**Task objective:** Word for word, repeat the lines of the records from the first line up to and including the line that contains "That you know", passing over any pictures.

========================================================================

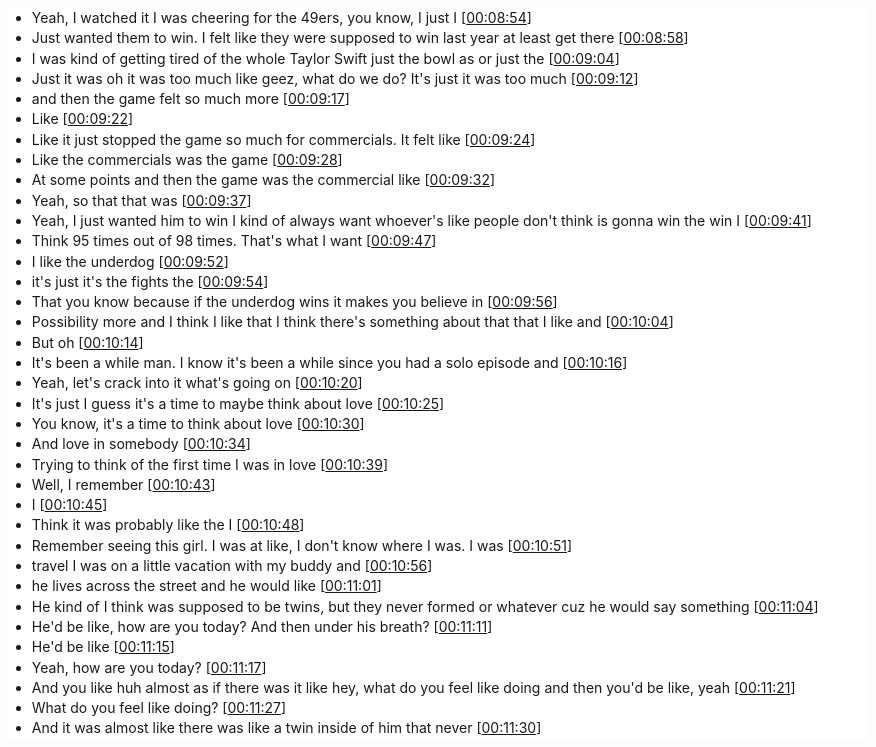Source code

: *  Yeah, I watched it I was cheering for the 49ers, you know, I just I [[00:08:54](https://www.youtube.com/watch?v=h2y6tUjt6L8&t=534.52s)]
*  Just wanted them to win. I felt like they were supposed to win last year at least get there [[00:08:58](https://www.youtube.com/watch?v=h2y6tUjt6L8&t=538.84s)]
*  I was kind of getting tired of the whole Taylor Swift just the bowl as or just the [[00:09:04](https://www.youtube.com/watch?v=h2y6tUjt6L8&t=544.6s)]
*  Just it was oh it was too much like geez, what do we do? It's just it was too much [[00:09:12](https://www.youtube.com/watch?v=h2y6tUjt6L8&t=552.0400000000001s)]
*  and then the game felt so much more [[00:09:17](https://www.youtube.com/watch?v=h2y6tUjt6L8&t=557.96s)]
*  Like [[00:09:22](https://www.youtube.com/watch?v=h2y6tUjt6L8&t=562.6s)]
*  Like it just stopped the game so much for commercials. It felt like [[00:09:24](https://www.youtube.com/watch?v=h2y6tUjt6L8&t=564.0s)]
*  Like the commercials was the game [[00:09:28](https://www.youtube.com/watch?v=h2y6tUjt6L8&t=568.9200000000001s)]
*  At some points and then the game was the commercial like [[00:09:32](https://www.youtube.com/watch?v=h2y6tUjt6L8&t=572.24s)]
*  Yeah, so that that was [[00:09:37](https://www.youtube.com/watch?v=h2y6tUjt6L8&t=577.24s)]
*  Yeah, I just wanted him to win I kind of always want whoever's like people don't think is gonna win the win I [[00:09:41](https://www.youtube.com/watch?v=h2y6tUjt6L8&t=581.44s)]
*  Think 95 times out of 98 times. That's what I want [[00:09:47](https://www.youtube.com/watch?v=h2y6tUjt6L8&t=587.5600000000001s)]
*  I like the underdog [[00:09:52](https://www.youtube.com/watch?v=h2y6tUjt6L8&t=592.6s)]
*  it's just it's the fights the [[00:09:54](https://www.youtube.com/watch?v=h2y6tUjt6L8&t=594.44s)]
*  That you know because if the underdog wins it makes you believe in [[00:09:56](https://www.youtube.com/watch?v=h2y6tUjt6L8&t=596.96s)]
*  Possibility more and I think I like that I think there's something about that that I like and [[00:10:04](https://www.youtube.com/watch?v=h2y6tUjt6L8&t=604.52s)]
*  But oh [[00:10:14](https://www.youtube.com/watch?v=h2y6tUjt6L8&t=614.4s)]
*  It's been a while man. I know it's been a while since you had a solo episode and [[00:10:16](https://www.youtube.com/watch?v=h2y6tUjt6L8&t=616.16s)]
*  Yeah, let's crack into it what's going on [[00:10:20](https://www.youtube.com/watch?v=h2y6tUjt6L8&t=620.6800000000001s)]
*  It's just I guess it's a time to maybe think about love [[00:10:25](https://www.youtube.com/watch?v=h2y6tUjt6L8&t=625.0s)]
*  You know, it's a time to think about love [[00:10:30](https://www.youtube.com/watch?v=h2y6tUjt6L8&t=630.36s)]
*  And love in somebody [[00:10:34](https://www.youtube.com/watch?v=h2y6tUjt6L8&t=634.0400000000001s)]
*  Trying to think of the first time I was in love [[00:10:39](https://www.youtube.com/watch?v=h2y6tUjt6L8&t=639.0400000000001s)]
*  Well, I remember [[00:10:43](https://www.youtube.com/watch?v=h2y6tUjt6L8&t=643.96s)]
*  I [[00:10:45](https://www.youtube.com/watch?v=h2y6tUjt6L8&t=645.96s)]
*  Think it was probably like the I [[00:10:48](https://www.youtube.com/watch?v=h2y6tUjt6L8&t=648.76s)]
*  Remember seeing this girl. I was at like, I don't know where I was. I was [[00:10:51](https://www.youtube.com/watch?v=h2y6tUjt6L8&t=651.64s)]
*  travel I was on a little vacation with my buddy and [[00:10:56](https://www.youtube.com/watch?v=h2y6tUjt6L8&t=656.6800000000001s)]
*  he lives across the street and he would like [[00:11:01](https://www.youtube.com/watch?v=h2y6tUjt6L8&t=661.48s)]
*  He kind of I think was supposed to be twins, but they never formed or whatever cuz he would say something [[00:11:04](https://www.youtube.com/watch?v=h2y6tUjt6L8&t=664.9200000000001s)]
*  He'd be like, how are you today? And then under his breath? [[00:11:11](https://www.youtube.com/watch?v=h2y6tUjt6L8&t=671.36s)]
*  He'd be like [[00:11:15](https://www.youtube.com/watch?v=h2y6tUjt6L8&t=675.24s)]
*  Yeah, how are you today? [[00:11:17](https://www.youtube.com/watch?v=h2y6tUjt6L8&t=677.48s)]
*  And you like huh almost as if there was it like hey, what do you feel like doing and then you'd be like, yeah [[00:11:21](https://www.youtube.com/watch?v=h2y6tUjt6L8&t=681.12s)]
*  What do you feel like doing? [[00:11:27](https://www.youtube.com/watch?v=h2y6tUjt6L8&t=687.5600000000001s)]
*  And it was almost like there was like a twin inside of him that never [[00:11:30](https://www.youtube.com/watch?v=h2y6tUjt6L8&t=690.0s)]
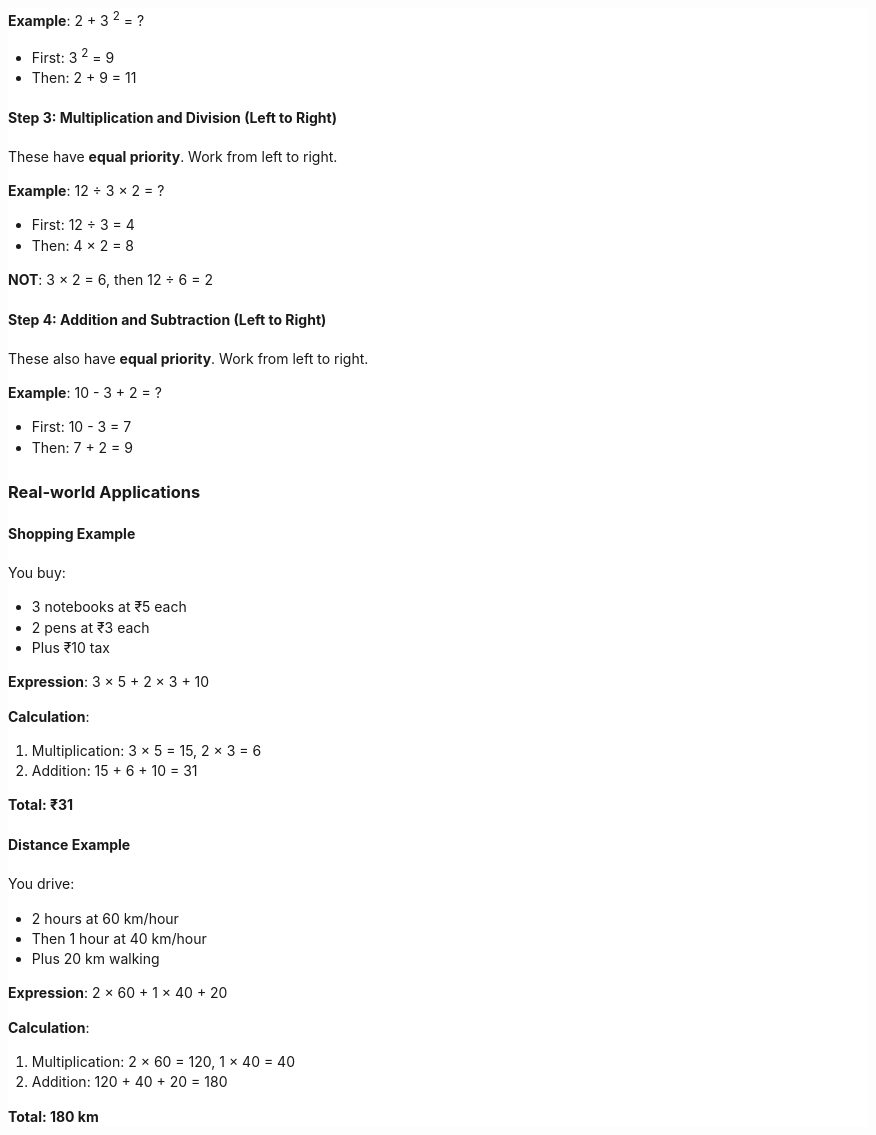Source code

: **Example**: 2 + 3 $^2$ = ?
* First: 3 $^2$ = 9
* Then: 2 + 9 = 11

#### Step 3: Multiplication and Division (Left to Right)

These have **equal priority**. Work from left to right.

**Example**: 12 ÷ 3 × 2 = ?
* First: 12 ÷ 3 = 4
* Then: 4 × 2 = 8

**NOT**: 3 × 2 = 6, then 12 ÷ 6 = 2 

#### Step 4: Addition and Subtraction (Left to Right)

These also have **equal priority**. Work from left to right.

**Example**: 10 - 3 + 2 = ?
* First: 10 - 3 = 7
* Then: 7 + 2 = 9

### Real-world Applications

#### Shopping Example

You buy:
* 3 notebooks at ₹5 each
* 2 pens at ₹3 each
* Plus ₹10 tax

**Expression**: 3 × 5 + 2 × 3 + 10

**Calculation**:
1. Multiplication: 3 × 5 = 15, 2 × 3 = 6
2. Addition: 15 + 6 + 10 = 31

**Total: ₹31**

#### Distance Example

You drive:
* 2 hours at 60 km/hour
* Then 1 hour at 40 km/hour
* Plus 20 km walking

**Expression**: 2 × 60 + 1 × 40 + 20

**Calculation**:
1. Multiplication: 2 × 60 = 120, 1 × 40 = 40
2. Addition: 120 + 40 + 20 = 180

**Total: 180 km**
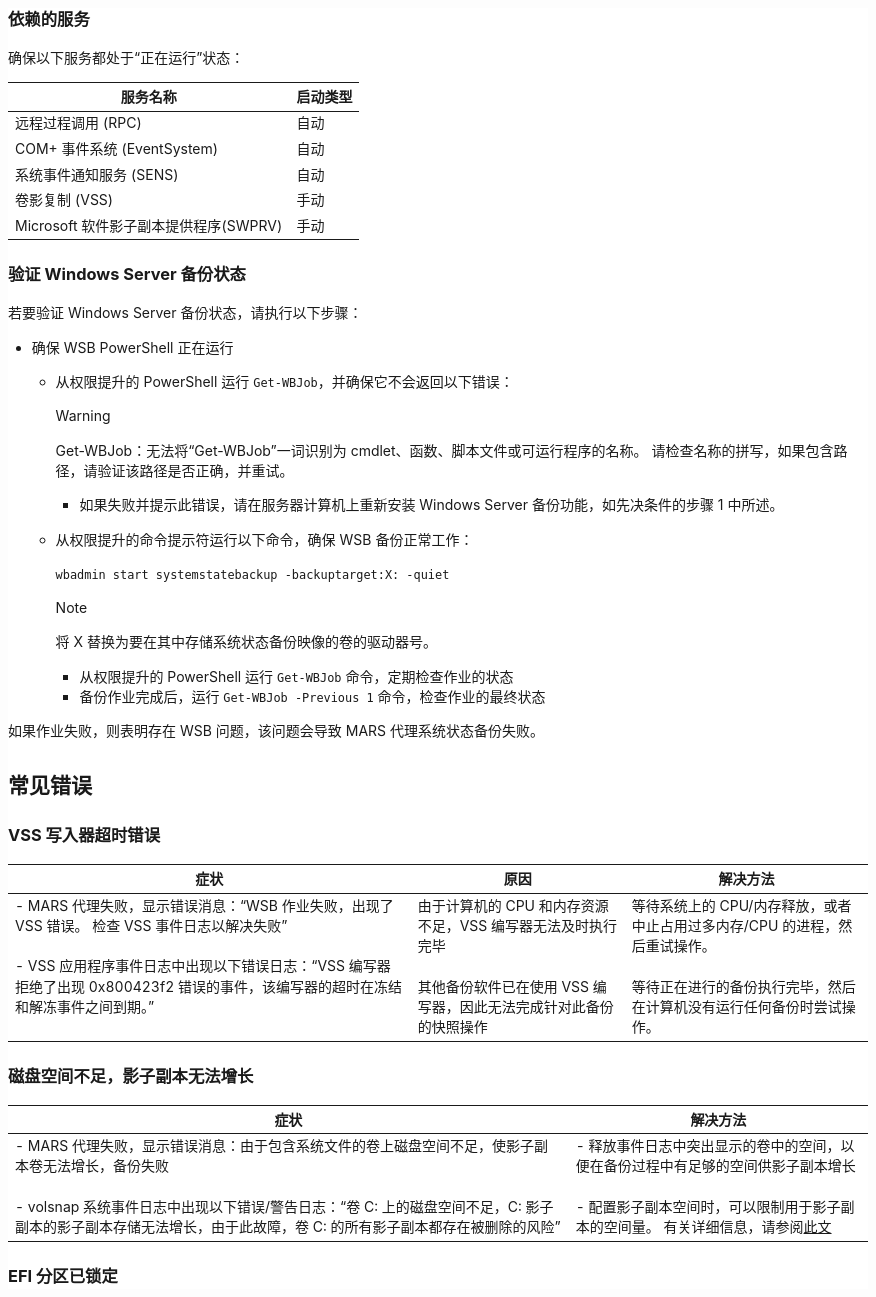 ### <a name="dependent-services"></a>依赖的服务

确保以下服务都处于“正在运行”状态：

**服务名称** | **启动类型**
--- | ---
远程过程调用 (RPC) | 自动
COM+ 事件系统 (EventSystem) | 自动
系统事件通知服务 (SENS) | 自动
卷影复制 (VSS) | 手动
Microsoft 软件影子副本提供程序(SWPRV) | 手动

### <a name="validate-windows-server-backup-status"></a>验证 Windows Server 备份状态

若要验证 Windows Server 备份状态，请执行以下步骤：

- 确保 WSB PowerShell 正在运行

  - 从权限提升的 PowerShell 运行 `Get-WBJob`，并确保它不会返回以下错误：

    > [!WARNING]
    > Get-WBJob：无法将“Get-WBJob”一词识别为 cmdlet、函数、脚本文件或可运行程序的名称。 请检查名称的拼写，如果包含路径，请验证该路径是否正确，并重试。

    - 如果失败并提示此错误，请在服务器计算机上重新安装 Windows Server 备份功能，如先决条件的步骤 1 中所述。

  - 从权限提升的命令提示符运行以下命令，确保 WSB 备份正常工作：

      `wbadmin start systemstatebackup -backuptarget:X: -quiet`

      > [!NOTE]
      >将 X 替换为要在其中存储系统状态备份映像的卷的驱动器号。

    - 从权限提升的 PowerShell 运行 `Get-WBJob` 命令，定期检查作业的状态
    - 备份作业完成后，运行 `Get-WBJob -Previous 1` 命令，检查作业的最终状态

如果作业失败，则表明存在 WSB 问题，该问题会导致 MARS 代理系统状态备份失败。

## <a name="common-errors"></a>常见错误

### <a name="vss-writer-timeout-error"></a>VSS 写入器超时错误

| 症状 | 原因 | 解决方法
| -- | -- | --
| - MARS 代理失败，显示错误消息：“WSB 作业失败，出现了 VSS 错误。 检查 VSS 事件日志以解决失败”<br/><br/> - VSS 应用程序事件日志中出现以下错误日志：“VSS 编写器拒绝了出现 0x800423f2 错误的事件，该编写器的超时在冻结和解冻事件之间到期。”| 由于计算机的 CPU 和内存资源不足，VSS 编写器无法及时执行完毕 <br/><br/> 其他备份软件已在使用 VSS 编写器，因此无法完成针对此备份的快照操作 | 等待系统上的 CPU/内存释放，或者中止占用过多内存/CPU 的进程，然后重试操作。 <br/><br/>  等待正在进行的备份执行完毕，然后在计算机没有运行任何备份时尝试操作。

### <a name="insufficient-disk-space-to-grow-shadow-copies"></a>磁盘空间不足，影子副本无法增长

| 症状 | 解决方法
| -- | --
| - MARS 代理失败，显示错误消息：由于包含系统文件的卷上磁盘空间不足，使影子副本卷无法增长，备份失败 <br/><br/> - volsnap 系统事件日志中出现以下错误/警告日志：“卷 C: 上的磁盘空间不足，C: 影子副本的影子副本存储无法增长，由于此故障，卷 C: 的所有影子副本都存在被删除的风险” | - 释放事件日志中突出显示的卷中的空间，以便在备份过程中有足够的空间供影子副本增长 <br/><br/> - 配置影子副本空间时，可以限制用于影子副本的空间量。 有关详细信息，请参阅[此文](https://docs.microsoft.com/windows-server/administration/windows-commands/vssadmin-resize-shadowstorage)

### <a name="efi-partition-locked"></a>EFI 分区已锁定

========================================================================

**Result below:**
Source code

: *  Yeah, I watched it I was cheering for the 49ers, you know, I just I [[00:08:54](https://www.youtube.com/watch?v=h2y6tUjt6L8&t=534.52s)]
*  Just wanted them to win. I felt like they were supposed to win last year at least get there [[00:08:58](https://www.youtube.com/watch?v=h2y6tUjt6L8&t=538.84s)]
*  I was kind of getting tired of the whole Taylor Swift just the bowl as or just the [[00:09:04](https://www.youtube.com/watch?v=h2y6tUjt6L8&t=544.6s)]
*  Just it was oh it was too much like geez, what do we do? It's just it was too much [[00:09:12](https://www.youtube.com/watch?v=h2y6tUjt6L8&t=552.0400000000001s)]
*  and then the game felt so much more [[00:09:17](https://www.youtube.com/watch?v=h2y6tUjt6L8&t=557.96s)]
*  Like [[00:09:22](https://www.youtube.com/watch?v=h2y6tUjt6L8&t=562.6s)]
*  Like it just stopped the game so much for commercials. It felt like [[00:09:24](https://www.youtube.com/watch?v=h2y6tUjt6L8&t=564.0s)]
*  Like the commercials was the game [[00:09:28](https://www.youtube.com/watch?v=h2y6tUjt6L8&t=568.9200000000001s)]
*  At some points and then the game was the commercial like [[00:09:32](https://www.youtube.com/watch?v=h2y6tUjt6L8&t=572.24s)]
*  Yeah, so that that was [[00:09:37](https://www.youtube.com/watch?v=h2y6tUjt6L8&t=577.24s)]
*  Yeah, I just wanted him to win I kind of always want whoever's like people don't think is gonna win the win I [[00:09:41](https://www.youtube.com/watch?v=h2y6tUjt6L8&t=581.44s)]
*  Think 95 times out of 98 times. That's what I want [[00:09:47](https://www.youtube.com/watch?v=h2y6tUjt6L8&t=587.5600000000001s)]
*  I like the underdog [[00:09:52](https://www.youtube.com/watch?v=h2y6tUjt6L8&t=592.6s)]
*  it's just it's the fights the [[00:09:54](https://www.youtube.com/watch?v=h2y6tUjt6L8&t=594.44s)]
*  That you know because if the underdog wins it makes you believe in [[00:09:56](https://www.youtube.com/watch?v=h2y6tUjt6L8&t=596.96s)]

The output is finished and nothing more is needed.